* Vos consignes
Les affirmations suivantes concordent-elles avec le compte rendu des audiences de Kananga ? Répondez par oui ou par non pour chacune, en citant exactement les mots décisifs du compte rendu.
1. Les audiences foraines se tiennent à la mission catholique de Ntambwe Saint-Bernard.
2. La victime entendue a dit avoir vu Kabeya Lumbu de ses propres yeux.
3. La victime a maintenu que les poules, les coqs et les chèvres perdus lui appartenaient personnellement.

Les audiences foraines du Tribunal militaire de garnison de Kananga, qui se tiennent depuis le début de la semaine à la mission catholique de Ntambwe Saint-Bernard, ont poursuivi leurs travaux ce jeudi 11 décembre dans une ambiance marquée par de vives contradictions entre les déclarations des victimes appelées à la barre.
Alors que les prévenus, dont Alexis Kabeya Lumbu, sont poursuivis pour crimes de guerre et crimes contre l’humanité, une partie de l’audience de ce jeudi a été consacrée à l’audition de victimes supposées des violences attribuées à la milice Kamwina Nsapu.
Au cœur de la séance, le témoignage d’une victime censée renforcer l’accusation a au contraire semé le trouble. La personne a affirmé devant le Tribunal militaire que la milice qui aurait attaqué le village était dirigée par le prévenu Kabeya Lumbu. Cependant, à la question de savoir si elle avait déjà vu ou identifié Kabeya Lumbu, la victime a admis ne l’avoir jamais vu de ses propres yeux et ne pas le connaître personnellement, précisant simplement « en avoir entendu parler ». Cette déclaration a suscité des murmures dans la salle et a fortement intrigué le Tribunal, car elle contredit la charge directe portée contre l’accusé.
Confusion sur les pertes subies et l’identité
L’autre point de tension a émergé lors de l’évaluation des dommages subis. La victime a déclaré avoir perdu plusieurs biens matériels lors de l’attaque, notamment des poules, des coqs et des chèvres, que le ministère public avait d’abord présentés comme étant la propriété personnelle de la victime. Mais en répondant à une question du Tribunal, la victime s’est ravisée, affirmant que ces biens appartenaient en réalité à son père.

* Données extraites
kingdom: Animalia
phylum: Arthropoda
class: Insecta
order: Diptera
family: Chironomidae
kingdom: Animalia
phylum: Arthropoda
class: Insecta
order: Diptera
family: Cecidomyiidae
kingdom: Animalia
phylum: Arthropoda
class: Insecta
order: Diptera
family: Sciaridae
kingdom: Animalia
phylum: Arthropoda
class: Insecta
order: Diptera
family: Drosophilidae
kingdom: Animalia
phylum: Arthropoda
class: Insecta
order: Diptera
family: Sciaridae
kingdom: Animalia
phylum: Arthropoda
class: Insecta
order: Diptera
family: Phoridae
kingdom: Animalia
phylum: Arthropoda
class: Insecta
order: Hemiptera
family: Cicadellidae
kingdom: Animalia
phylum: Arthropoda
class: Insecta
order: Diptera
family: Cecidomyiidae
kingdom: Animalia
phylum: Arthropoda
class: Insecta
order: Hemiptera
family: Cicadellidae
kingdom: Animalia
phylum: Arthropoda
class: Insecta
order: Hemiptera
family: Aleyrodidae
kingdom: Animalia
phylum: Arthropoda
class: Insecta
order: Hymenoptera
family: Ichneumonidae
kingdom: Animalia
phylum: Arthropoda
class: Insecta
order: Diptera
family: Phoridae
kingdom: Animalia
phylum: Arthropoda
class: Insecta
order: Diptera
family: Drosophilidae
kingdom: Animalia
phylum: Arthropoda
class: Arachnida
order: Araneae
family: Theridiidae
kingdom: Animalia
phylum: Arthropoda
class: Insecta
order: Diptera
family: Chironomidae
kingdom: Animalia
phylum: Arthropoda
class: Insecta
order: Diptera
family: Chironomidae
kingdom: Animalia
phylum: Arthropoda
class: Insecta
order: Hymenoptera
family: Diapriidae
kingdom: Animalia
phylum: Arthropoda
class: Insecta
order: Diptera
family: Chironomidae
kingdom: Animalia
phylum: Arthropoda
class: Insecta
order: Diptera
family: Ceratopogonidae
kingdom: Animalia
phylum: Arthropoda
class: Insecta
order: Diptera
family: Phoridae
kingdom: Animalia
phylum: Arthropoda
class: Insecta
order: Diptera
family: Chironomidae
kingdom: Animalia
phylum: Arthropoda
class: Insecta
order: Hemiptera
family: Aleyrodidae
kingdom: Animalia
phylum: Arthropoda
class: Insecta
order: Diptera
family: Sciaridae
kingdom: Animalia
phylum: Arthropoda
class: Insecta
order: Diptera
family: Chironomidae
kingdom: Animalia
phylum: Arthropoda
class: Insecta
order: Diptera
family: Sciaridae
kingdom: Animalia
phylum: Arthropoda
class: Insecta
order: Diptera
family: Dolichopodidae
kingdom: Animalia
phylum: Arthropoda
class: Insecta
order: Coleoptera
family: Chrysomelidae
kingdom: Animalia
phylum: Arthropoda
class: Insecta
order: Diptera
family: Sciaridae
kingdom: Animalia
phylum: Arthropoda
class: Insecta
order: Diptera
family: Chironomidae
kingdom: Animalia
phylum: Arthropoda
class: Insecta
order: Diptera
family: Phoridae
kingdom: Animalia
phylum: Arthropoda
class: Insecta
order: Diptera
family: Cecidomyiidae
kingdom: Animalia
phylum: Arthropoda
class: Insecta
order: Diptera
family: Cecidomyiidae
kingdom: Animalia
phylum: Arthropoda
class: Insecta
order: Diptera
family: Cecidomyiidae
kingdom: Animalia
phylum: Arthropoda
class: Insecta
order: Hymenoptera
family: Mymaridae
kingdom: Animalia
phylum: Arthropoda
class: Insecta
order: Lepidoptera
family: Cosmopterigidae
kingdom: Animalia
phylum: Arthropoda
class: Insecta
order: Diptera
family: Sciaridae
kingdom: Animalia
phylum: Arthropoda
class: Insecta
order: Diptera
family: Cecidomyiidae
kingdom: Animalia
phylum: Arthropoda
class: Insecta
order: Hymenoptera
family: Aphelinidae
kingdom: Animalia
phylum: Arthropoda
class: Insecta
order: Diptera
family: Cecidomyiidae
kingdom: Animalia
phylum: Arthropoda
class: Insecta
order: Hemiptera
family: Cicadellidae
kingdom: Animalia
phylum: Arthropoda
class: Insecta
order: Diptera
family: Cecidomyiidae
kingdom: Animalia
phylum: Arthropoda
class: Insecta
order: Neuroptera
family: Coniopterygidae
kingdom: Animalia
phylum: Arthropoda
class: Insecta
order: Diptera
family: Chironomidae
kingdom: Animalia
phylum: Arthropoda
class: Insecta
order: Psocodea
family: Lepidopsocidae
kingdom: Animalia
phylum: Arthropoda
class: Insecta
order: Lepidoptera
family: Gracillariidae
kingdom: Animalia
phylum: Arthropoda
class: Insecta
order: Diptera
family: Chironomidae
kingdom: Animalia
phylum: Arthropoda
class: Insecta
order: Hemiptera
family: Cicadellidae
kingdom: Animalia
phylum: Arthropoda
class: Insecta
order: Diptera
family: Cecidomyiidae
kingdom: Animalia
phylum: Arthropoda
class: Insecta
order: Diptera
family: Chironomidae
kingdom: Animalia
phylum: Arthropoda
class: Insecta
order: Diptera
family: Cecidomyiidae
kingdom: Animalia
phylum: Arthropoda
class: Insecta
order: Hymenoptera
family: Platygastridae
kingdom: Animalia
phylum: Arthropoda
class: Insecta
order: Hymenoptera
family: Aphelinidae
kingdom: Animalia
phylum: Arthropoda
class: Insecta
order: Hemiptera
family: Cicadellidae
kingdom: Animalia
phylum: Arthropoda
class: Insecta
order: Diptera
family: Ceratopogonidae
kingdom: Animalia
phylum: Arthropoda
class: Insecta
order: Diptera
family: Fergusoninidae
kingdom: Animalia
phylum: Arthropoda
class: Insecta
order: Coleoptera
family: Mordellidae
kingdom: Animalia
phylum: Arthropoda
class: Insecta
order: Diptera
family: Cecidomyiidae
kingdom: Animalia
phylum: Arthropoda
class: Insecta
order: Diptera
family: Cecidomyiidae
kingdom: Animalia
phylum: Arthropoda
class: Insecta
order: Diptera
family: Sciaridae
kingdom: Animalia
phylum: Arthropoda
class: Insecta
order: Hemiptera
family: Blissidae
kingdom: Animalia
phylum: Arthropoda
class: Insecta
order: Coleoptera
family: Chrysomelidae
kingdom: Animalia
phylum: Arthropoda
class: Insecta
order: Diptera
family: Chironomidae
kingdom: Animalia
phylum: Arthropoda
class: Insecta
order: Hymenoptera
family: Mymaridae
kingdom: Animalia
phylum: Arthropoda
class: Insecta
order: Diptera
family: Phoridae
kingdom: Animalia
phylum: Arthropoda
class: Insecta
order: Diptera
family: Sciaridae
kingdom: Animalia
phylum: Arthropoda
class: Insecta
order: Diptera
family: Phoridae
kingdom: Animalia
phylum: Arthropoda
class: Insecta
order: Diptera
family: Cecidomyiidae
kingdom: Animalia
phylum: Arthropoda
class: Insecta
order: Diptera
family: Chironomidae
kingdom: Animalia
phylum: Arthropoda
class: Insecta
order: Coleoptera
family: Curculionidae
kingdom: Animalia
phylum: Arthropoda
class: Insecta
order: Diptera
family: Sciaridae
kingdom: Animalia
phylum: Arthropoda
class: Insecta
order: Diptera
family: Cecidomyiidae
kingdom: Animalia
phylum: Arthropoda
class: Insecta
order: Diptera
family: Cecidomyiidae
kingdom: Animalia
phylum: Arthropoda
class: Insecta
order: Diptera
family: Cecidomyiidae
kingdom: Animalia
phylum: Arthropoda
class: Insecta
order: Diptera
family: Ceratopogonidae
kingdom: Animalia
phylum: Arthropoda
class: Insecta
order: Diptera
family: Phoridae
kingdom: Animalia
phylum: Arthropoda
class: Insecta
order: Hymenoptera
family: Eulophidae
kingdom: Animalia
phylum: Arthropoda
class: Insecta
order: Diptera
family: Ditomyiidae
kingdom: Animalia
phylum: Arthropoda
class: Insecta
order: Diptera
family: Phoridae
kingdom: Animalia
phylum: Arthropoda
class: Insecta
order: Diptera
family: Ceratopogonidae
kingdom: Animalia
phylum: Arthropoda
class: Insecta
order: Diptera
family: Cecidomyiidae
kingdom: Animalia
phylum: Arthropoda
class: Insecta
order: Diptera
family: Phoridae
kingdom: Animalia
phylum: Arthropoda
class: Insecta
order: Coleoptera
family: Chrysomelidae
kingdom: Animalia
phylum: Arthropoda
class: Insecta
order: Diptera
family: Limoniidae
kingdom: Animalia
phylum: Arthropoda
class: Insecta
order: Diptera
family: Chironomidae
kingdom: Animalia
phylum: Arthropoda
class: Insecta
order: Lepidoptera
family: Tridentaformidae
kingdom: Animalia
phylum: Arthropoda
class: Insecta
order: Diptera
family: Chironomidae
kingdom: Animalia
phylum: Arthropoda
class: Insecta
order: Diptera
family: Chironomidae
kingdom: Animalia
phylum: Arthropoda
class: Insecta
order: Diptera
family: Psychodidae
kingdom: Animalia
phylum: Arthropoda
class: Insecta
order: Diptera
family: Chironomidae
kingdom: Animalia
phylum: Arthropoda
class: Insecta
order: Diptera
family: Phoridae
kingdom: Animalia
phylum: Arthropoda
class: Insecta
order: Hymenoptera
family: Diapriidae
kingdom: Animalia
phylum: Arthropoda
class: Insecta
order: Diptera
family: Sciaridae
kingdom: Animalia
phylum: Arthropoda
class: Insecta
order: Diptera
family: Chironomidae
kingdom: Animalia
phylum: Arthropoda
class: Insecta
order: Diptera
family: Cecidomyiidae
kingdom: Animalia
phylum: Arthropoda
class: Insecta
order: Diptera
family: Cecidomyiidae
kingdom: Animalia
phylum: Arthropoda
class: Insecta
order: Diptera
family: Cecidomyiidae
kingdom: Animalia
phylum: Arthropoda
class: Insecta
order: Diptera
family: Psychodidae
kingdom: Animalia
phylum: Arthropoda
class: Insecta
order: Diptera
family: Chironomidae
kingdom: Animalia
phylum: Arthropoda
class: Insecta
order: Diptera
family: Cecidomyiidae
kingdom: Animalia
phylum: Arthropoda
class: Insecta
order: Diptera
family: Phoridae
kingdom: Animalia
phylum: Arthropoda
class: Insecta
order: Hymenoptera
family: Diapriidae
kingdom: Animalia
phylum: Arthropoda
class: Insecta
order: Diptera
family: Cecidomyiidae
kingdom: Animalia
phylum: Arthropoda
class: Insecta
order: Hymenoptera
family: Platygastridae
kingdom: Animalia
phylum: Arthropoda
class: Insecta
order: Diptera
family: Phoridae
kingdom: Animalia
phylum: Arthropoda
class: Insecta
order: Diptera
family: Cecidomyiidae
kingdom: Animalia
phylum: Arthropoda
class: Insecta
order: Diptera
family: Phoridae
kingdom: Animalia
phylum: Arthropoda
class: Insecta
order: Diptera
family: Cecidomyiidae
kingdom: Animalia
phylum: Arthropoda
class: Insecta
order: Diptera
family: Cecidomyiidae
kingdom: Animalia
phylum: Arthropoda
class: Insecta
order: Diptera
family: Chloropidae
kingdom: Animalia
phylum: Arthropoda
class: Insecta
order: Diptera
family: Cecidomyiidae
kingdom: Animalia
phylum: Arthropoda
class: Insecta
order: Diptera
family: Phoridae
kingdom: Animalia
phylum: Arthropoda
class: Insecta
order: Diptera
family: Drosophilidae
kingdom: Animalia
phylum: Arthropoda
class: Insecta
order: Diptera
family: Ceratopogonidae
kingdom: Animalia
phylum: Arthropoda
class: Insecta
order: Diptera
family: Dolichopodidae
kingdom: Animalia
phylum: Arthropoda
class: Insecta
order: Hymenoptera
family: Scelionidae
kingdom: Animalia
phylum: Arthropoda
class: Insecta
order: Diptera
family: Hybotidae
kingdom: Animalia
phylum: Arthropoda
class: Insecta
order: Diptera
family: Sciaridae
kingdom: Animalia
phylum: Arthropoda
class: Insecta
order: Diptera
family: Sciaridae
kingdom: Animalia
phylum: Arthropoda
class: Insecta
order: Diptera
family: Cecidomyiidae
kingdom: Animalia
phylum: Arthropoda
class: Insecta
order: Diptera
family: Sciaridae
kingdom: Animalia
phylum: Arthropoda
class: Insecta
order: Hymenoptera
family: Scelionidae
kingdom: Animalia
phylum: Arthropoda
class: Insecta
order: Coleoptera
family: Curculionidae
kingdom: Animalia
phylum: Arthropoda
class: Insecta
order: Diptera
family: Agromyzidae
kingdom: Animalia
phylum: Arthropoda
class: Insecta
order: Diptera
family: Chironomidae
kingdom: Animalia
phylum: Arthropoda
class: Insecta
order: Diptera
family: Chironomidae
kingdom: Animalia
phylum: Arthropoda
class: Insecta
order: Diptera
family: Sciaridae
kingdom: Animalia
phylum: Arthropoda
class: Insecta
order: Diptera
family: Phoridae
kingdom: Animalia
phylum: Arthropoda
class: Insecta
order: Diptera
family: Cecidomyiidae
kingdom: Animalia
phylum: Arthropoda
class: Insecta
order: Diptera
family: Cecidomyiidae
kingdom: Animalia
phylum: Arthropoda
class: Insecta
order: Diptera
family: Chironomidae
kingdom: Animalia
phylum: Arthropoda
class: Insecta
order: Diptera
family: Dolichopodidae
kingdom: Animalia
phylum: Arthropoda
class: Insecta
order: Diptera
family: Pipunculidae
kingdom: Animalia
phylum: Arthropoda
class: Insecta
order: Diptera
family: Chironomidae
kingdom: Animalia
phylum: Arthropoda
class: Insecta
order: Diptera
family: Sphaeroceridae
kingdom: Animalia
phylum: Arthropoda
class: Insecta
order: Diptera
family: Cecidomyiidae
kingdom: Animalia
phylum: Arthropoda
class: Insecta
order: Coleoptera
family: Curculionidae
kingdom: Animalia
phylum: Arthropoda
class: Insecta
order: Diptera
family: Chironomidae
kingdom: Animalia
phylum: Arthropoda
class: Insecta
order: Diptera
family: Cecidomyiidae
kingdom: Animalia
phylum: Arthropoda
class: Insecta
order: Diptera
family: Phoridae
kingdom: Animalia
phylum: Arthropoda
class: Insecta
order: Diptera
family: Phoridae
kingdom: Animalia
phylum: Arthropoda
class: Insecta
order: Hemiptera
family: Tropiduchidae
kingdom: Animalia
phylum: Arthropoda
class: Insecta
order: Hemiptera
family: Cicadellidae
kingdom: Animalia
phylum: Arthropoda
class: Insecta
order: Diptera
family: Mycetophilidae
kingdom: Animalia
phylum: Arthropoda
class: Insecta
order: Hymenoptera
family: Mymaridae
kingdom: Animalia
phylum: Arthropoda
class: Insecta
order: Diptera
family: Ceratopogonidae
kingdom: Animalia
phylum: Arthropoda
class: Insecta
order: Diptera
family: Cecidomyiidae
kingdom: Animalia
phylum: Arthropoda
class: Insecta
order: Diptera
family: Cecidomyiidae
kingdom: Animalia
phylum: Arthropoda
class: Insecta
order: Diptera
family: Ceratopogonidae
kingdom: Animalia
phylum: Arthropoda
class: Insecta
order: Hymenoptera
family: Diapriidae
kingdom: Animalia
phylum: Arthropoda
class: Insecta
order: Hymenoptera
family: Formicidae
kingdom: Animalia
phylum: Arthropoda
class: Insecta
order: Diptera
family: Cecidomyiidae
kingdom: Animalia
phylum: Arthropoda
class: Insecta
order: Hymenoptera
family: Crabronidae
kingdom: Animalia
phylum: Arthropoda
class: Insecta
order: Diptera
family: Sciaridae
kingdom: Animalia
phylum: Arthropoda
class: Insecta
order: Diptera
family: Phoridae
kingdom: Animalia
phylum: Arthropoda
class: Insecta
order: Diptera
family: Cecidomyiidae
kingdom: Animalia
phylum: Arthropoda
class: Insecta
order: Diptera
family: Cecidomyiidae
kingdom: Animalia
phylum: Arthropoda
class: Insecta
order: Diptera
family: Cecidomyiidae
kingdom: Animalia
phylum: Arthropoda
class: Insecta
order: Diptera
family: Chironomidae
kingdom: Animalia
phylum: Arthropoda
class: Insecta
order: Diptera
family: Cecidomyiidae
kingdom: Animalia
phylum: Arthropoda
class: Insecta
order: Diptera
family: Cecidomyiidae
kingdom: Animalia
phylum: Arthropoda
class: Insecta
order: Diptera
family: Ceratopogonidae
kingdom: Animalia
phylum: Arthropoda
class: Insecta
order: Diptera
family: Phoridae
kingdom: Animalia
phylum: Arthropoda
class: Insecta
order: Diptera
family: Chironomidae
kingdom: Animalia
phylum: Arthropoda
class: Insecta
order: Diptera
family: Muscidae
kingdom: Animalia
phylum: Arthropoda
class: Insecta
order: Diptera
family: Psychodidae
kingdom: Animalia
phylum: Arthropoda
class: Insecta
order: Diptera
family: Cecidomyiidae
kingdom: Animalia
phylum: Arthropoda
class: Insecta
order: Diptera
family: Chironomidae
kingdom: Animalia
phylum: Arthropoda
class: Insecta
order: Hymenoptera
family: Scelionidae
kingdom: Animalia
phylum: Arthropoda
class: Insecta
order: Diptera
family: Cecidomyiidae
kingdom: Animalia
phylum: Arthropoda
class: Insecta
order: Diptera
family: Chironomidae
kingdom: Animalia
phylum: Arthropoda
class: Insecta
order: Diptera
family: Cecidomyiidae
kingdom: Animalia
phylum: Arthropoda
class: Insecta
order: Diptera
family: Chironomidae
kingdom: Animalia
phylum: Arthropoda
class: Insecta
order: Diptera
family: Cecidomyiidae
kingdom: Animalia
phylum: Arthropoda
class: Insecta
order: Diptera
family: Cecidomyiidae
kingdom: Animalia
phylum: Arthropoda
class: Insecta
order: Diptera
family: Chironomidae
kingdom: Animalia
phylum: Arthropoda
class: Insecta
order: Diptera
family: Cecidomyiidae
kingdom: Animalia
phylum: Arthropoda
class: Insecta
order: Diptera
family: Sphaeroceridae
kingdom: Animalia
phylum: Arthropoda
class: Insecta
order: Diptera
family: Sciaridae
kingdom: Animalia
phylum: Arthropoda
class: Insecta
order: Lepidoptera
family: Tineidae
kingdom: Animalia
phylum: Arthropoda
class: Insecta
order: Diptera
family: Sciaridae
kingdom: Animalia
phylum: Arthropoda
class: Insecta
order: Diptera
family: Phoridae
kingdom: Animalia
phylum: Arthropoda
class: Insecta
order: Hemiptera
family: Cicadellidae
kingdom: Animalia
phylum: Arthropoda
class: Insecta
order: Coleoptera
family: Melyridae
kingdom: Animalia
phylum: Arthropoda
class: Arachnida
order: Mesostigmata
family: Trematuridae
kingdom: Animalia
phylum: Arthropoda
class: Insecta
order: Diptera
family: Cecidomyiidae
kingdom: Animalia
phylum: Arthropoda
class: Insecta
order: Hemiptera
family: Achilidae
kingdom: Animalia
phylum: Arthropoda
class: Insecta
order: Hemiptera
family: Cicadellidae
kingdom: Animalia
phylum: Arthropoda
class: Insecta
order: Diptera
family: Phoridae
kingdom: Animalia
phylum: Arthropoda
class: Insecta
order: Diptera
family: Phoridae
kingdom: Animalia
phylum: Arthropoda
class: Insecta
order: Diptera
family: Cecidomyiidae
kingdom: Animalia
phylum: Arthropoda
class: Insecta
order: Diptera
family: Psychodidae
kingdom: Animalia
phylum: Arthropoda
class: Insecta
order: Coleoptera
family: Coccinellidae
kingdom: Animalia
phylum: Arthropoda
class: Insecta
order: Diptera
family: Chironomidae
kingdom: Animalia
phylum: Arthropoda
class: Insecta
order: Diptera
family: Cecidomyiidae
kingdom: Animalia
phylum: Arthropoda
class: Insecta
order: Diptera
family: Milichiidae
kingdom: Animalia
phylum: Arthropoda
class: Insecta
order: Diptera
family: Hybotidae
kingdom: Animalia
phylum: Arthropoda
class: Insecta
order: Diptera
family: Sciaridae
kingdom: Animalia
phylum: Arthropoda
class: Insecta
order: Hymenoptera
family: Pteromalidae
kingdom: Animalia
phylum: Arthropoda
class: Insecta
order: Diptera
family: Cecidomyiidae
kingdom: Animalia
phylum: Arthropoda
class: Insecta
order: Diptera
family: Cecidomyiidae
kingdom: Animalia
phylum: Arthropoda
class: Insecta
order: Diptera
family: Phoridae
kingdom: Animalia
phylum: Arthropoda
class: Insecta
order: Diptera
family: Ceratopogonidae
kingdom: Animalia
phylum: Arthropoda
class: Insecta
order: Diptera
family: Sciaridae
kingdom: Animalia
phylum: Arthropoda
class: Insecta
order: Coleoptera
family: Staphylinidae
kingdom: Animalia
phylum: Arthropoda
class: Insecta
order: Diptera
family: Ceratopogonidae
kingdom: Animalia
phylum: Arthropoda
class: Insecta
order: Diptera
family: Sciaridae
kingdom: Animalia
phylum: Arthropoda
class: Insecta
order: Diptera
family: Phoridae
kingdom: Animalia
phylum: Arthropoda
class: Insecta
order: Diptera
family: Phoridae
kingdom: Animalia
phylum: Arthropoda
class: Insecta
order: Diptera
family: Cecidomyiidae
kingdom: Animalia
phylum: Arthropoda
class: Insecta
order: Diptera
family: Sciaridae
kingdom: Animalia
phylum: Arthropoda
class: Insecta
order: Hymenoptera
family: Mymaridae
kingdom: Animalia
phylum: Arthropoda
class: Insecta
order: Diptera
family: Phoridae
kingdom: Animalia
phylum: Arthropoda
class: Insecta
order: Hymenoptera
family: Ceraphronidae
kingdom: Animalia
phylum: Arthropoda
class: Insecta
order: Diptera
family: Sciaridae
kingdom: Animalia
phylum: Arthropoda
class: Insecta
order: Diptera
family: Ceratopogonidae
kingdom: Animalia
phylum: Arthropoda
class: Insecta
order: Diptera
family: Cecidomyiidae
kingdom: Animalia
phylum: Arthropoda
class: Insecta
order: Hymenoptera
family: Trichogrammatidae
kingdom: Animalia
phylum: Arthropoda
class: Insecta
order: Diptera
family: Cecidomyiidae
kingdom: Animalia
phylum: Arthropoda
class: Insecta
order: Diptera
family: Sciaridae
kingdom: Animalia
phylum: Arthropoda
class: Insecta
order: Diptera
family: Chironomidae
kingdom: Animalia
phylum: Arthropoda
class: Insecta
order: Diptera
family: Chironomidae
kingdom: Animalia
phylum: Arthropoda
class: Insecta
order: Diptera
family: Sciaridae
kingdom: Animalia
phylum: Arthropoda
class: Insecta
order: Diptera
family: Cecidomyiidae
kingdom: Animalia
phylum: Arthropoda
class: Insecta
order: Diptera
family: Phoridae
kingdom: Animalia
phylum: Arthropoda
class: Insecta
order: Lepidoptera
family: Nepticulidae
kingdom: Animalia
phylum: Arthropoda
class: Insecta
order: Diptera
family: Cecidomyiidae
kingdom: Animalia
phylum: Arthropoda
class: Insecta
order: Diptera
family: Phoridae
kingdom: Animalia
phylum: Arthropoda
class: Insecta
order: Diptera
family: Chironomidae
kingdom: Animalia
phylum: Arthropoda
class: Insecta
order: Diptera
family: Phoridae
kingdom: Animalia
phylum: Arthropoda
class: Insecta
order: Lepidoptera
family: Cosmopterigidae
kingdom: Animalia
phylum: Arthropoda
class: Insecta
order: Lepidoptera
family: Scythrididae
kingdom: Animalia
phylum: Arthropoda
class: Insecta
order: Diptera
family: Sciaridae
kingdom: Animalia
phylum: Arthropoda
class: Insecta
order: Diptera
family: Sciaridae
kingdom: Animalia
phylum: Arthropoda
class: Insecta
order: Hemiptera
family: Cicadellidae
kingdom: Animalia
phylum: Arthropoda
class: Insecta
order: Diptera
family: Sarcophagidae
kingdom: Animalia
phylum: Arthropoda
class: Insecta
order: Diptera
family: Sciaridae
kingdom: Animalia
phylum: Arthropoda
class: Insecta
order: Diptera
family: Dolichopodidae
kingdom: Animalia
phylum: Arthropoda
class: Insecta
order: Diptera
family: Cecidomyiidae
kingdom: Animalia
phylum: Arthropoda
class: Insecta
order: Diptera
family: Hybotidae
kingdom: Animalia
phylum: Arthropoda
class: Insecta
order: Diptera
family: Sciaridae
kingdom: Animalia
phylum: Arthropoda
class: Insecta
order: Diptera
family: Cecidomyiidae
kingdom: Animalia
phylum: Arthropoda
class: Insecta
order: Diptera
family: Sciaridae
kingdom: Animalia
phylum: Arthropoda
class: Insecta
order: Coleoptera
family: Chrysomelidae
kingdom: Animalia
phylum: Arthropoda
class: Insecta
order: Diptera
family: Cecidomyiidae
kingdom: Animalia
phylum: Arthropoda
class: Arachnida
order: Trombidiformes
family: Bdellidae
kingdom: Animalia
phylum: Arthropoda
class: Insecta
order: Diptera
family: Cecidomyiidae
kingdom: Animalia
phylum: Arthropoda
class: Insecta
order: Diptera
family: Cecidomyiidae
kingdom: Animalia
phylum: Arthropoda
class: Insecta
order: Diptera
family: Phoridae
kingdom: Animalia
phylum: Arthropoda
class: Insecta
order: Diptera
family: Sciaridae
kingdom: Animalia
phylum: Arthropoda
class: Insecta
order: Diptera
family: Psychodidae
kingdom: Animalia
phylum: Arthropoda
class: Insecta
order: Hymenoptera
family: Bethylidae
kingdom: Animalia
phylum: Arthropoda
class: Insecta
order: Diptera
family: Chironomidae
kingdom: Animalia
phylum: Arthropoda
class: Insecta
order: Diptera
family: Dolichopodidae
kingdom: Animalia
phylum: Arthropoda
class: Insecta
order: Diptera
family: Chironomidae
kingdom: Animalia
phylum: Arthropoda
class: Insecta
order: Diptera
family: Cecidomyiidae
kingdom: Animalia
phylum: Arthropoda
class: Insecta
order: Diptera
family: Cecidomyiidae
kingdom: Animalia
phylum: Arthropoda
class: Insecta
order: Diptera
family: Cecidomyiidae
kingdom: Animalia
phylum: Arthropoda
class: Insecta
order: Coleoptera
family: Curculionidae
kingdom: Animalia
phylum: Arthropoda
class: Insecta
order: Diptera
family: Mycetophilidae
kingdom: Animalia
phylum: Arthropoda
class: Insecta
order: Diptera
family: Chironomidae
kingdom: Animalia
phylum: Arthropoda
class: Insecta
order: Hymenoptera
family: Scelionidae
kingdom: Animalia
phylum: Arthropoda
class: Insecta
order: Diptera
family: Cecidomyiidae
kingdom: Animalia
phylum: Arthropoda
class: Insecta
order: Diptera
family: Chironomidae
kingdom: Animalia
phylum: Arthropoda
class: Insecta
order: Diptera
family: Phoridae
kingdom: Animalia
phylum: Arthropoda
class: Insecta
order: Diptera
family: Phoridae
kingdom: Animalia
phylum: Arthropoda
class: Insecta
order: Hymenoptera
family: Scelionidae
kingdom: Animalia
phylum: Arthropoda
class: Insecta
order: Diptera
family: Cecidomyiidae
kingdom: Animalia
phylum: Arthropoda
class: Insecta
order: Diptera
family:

* Réponse rédigée
1. Oui : « se tiennent depuis le début de la semaine à la mission catholique de Ntambwe Saint-Bernard »
2. Non : « la victime a admis ne l’avoir jamais vu de ses propres yeux »
3. Non : « la victime s’est ravisée, affirmant que ces biens appartenaient en réalité à son père »